29 de janeiro de 2007

Pode-se fazer duas concordâncias

Isso mesmo. Ou "podem-se fazer duas concordâncias" ou "pode-se fazer duas concordâncias". Essa estrutura tem dupla possibilidade de concordância porque pode ser analisada de duas maneiras diferentes. A primeira possibilidade é considerar poder fazer como uma locução verbal e, portanto, tratá-la como uma estrutura de voz passiva. Assim:
- podem fazer = locução verbal;
- duas concordâncias = sujeito;
- se = pronome apassivador.
A segunda análise possível trata a frase como um período composto (ou oração complexa, na denominação extremamente cabível de Evanildo Bechara, da qual podemos falar noutra ocasião), considerando fazer duas concordâncias como uma oração subordinada. Assim:
- pode = oração principal, na voz passiva;
- fazer duas concordâncias = oração subordinada substantiva subjetiva.
Na primeira análise, o verbo poder fica no plural para concordar com seu sujeito, duas concordâncias. Na segunda análise, o verbo poder fica no singular porque seu sujeito é uma oração (fazer duas concordâncias) e, nesse caso, o verbo fica sempre no singular.

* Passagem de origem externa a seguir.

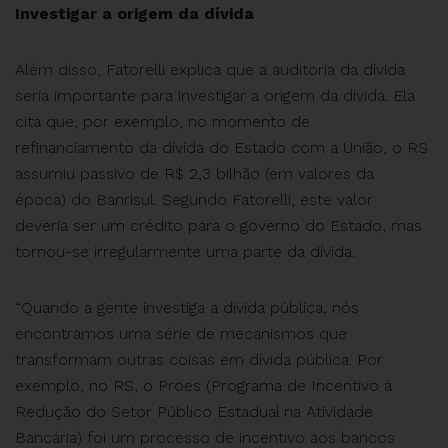
Investigar a origem da dívida
Além disso, Fatorelli explica que a auditoria da dívida
seria importante para investigar a origem da dívida. Ela
cita que, por exemplo, no momento de
refinanciamento da dívida do Estado com a União, o RS
assumiu passivo de R$ 2,3 bilhão (em valores da
época) do Banrisul. Segundo Fatorelli, este valor
deveria ser um crédito para o governo do Estado, mas
tornou-se irregularmente uma parte da dívida.
“Quando a gente investiga a divida pública, nós
encontramos uma série de mecanismos que
transformam outras coisas em dívida pública. Por
exemplo, no RS, o Proes (Programa de Incentivo à
Redução do Setor Público Estadual na Atividade
Bancária) foi um processo de incentivo aos bancos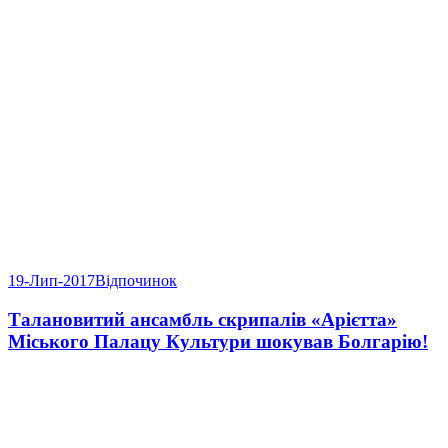
19-Лип-2017
Відпочинок
Талановитий ансамбль скрипалів «Арієтта»
Міського Палацу Культури шокував Болгарію!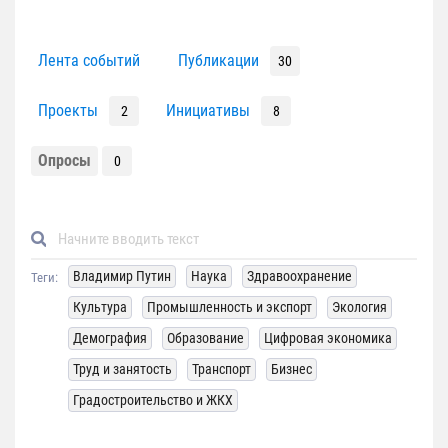
Лента событий
Публикации
30
Проекты
Инициативы
2
8
Опросы
0
Владимир Путин
Наука
Здравоохранение
Теги:
Культура
Промышленность и экспорт
Экология
Демография
Образование
Цифровая экономика
Труд и занятость
Транспорт
Бизнес
Градостроительство и ЖКХ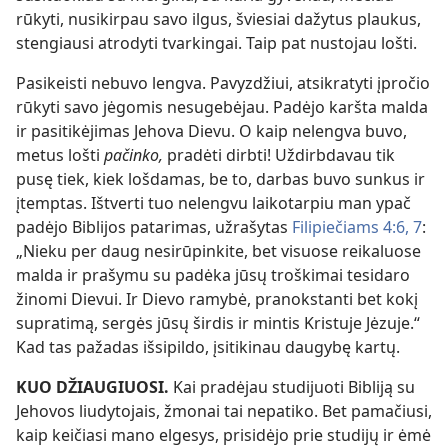
rūkyti, nusikirpau savo ilgus, šviesiai dažytus plaukus,
stengiausi atrodyti tvarkingai. Taip pat nustojau lošti.
Pasikeisti nebuvo lengva. Pavyzdžiui, atsikratyti įpročio
rūkyti savo jėgomis nesugebėjau. Padėjo karšta malda
ir pasitikėjimas Jehova Dievu. O kaip nelengva buvo,
metus lošti
pačinko,
pradėti dirbti! Uždirbdavau tik
pusę tiek, kiek lošdamas, be to, darbas buvo sunkus ir
įtemptas. Ištverti tuo nelengvu laikotarpiu man ypač
padėjo Biblijos patarimas, užrašytas
Filipiečiams 4:6, 7
:
„Nieku per daug nesirūpinkite, bet visuose reikaluose
malda ir prašymu su padėka jūsų troškimai tesidaro
žinomi Dievui. Ir Dievo ramybė, pranokstanti bet kokį
supratimą, sergės jūsų širdis ir mintis Kristuje Jėzuje.“
Kad tas pažadas išsipildo, įsitikinau daugybę kartų.
KUO DŽIAUGIUOSI.
Kai pradėjau studijuoti Bibliją su
Jehovos liudytojais, žmonai tai nepatiko. Bet pamačiusi,
kaip keičiasi mano elgesys, prisidėjo prie studijų ir ėmė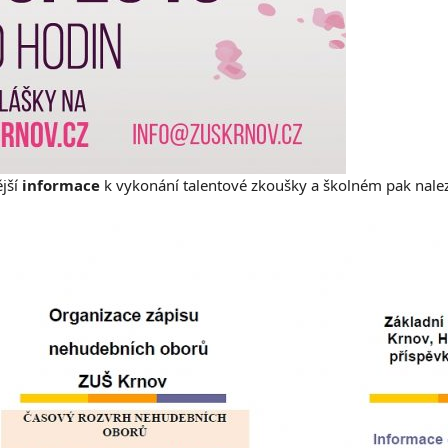
jší
informace
k vykonání talentové zkoušky a školném pak nalez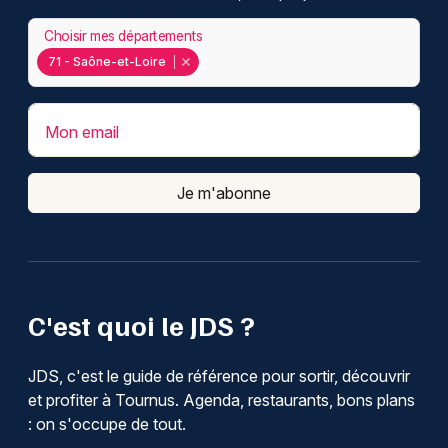
Choisir mes départements
71 - Saône-et-Loire
Mon email
Je m'abonne
C'est quoi le JDS ?
JDS, c'est le guide de référence pour sortir, découvrir
et profiter à Tournus. Agenda, restaurants, bons plans
: on s'occupe de tout.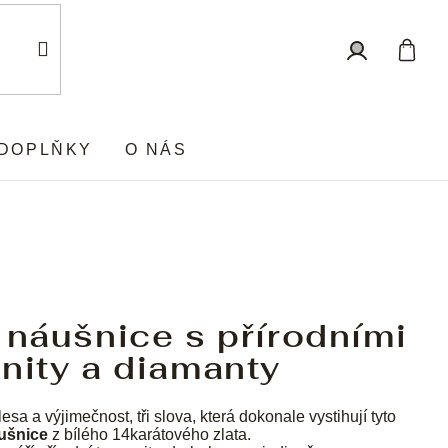
Nákup
Přihlášení
košík
DOPLŇKY
O NÁS
 náušnice s přírodními
nity a diamanty
sa a výjimečnost, tři slova, která dokonale vystihují tyto
ušnice
z bílého 14karátového zlata.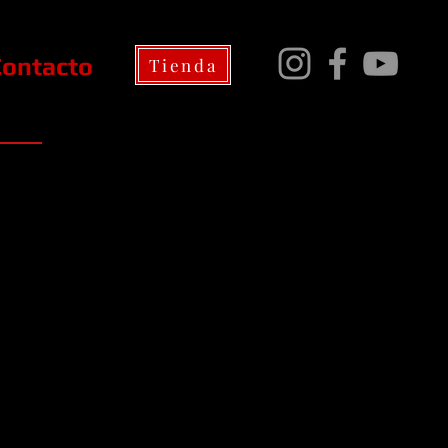
Contacto
Tienda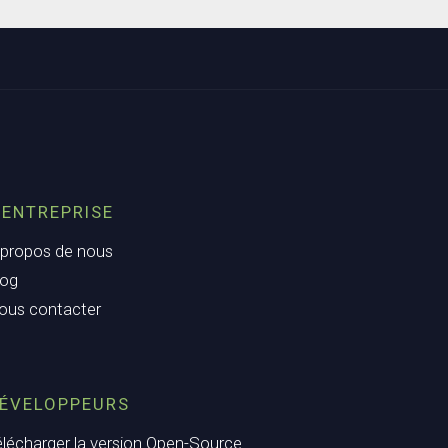
’ENTREPRISE
 propos de nous
log
ous contacter
ÉVELOPPEURS
élécharger la version Open-Source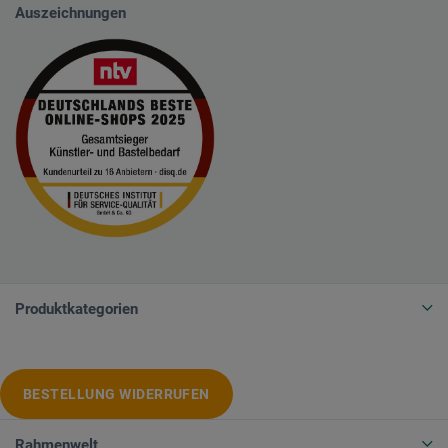
Auszeichnungen
Produktkategorien
BESTELLUNG WIDERRUFEN
Rahmenwelt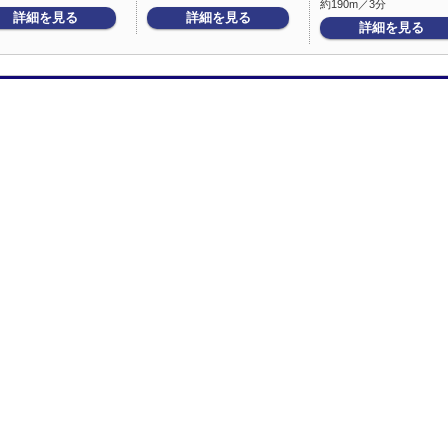
約190m／3分
詳細を見る
詳細を見る
詳細を見る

No caso da frase que usei aqui, "Ouve-se pessoas dizerem", a análise que faço é a seguinte:
- ouve-se = oração principal, sendo o se
pronome apassivador;
- pessoas dizerem = oração subordinada substantiva
subjetiva, ou sujeito oracional.
Portanto, se o verbo tem sujeito oracional, fica no singular. Se eu dissesse "ouvem-se pessoas dizerem", eu cometeria uma estrutura que ainda não vi nenhuma gramática esclarecer bem, a qual mistura a voz passiva com o sujeito do infinitivo. Está certa? Provavelmente sim. Analisamos o caso noutra oportunidade.
O fato é que muita gente, inclusive professores e bancas examinadoras, acreditam que estruturas como Pôde-se ouvir os tiros ou Deve-se considerar esses problemas estão erradas. E não estão. Dica de macaco velho: em provas e concursos, use Puderam-se ouvir os tiros e Devem-se considerar esses problemas, só para garantir.
Aliás, voz passiva sintética é uma estrutura muito discutida e bastante intrigante da língua, e gera dúvidas as mais diversas. Por exemplo, hoje li num livro sobre relações internacionais a seguinte frase: "Quanto à Argentina, isolou-se-a da discussão por meio da construção de novos eixos etc". Isolou-se-a? Está certo isso?
Resposta e análise no próximo capítulo.

4 comentários:

Anônimo disse...

Adorei o blogue, não o conhecia ainda, mas a partir de agora vou ser um fã assíduo, foi uma boa explicação essa dos dois modos de análise, inclusive a dica para concursos, minha área em especial rs ;), gostaria de pedir que escrevesse sobre complemento nominal e adjunto adnominal.

Luis disse...

Caro anônimo.
Obrigado pela visita!

Complemento e adjunto? Olha, está aí um assunto que não tem a menor importância em concursos públicos, de maneira geral. Pode olhar as provas. Quase não aparece...

Abraço!

Rossana disse...

Verdade, os adjuntos são meros coadjuvantes, pois quando o substantivo nasceu, Deus disse: você será "o cara" e tudo girará em torno de ti, o resto será adjunto adnominal. rsrs
Ps.: adorei o blog

Semiógrafo disse...

Muito bom! Gostei do trecho onde você diz "não vi nenhuma gramática esclarecer bem". De fato, quando temos qualquer dúvida que foge ao lugar comum do "curso de português para estrangeiros", ficamos a ver navios. Precisamos de livros que tratem o leitor como capazes de consumir conhecimento sobre problemas de linguística e não apenas como consumidores de regras. Se ficarmos a depender apenas das regras, sempre encontraremos um caso que não se encaixa em nenhuma delas, sem sabermos sequer por onde começar a atacar o problema.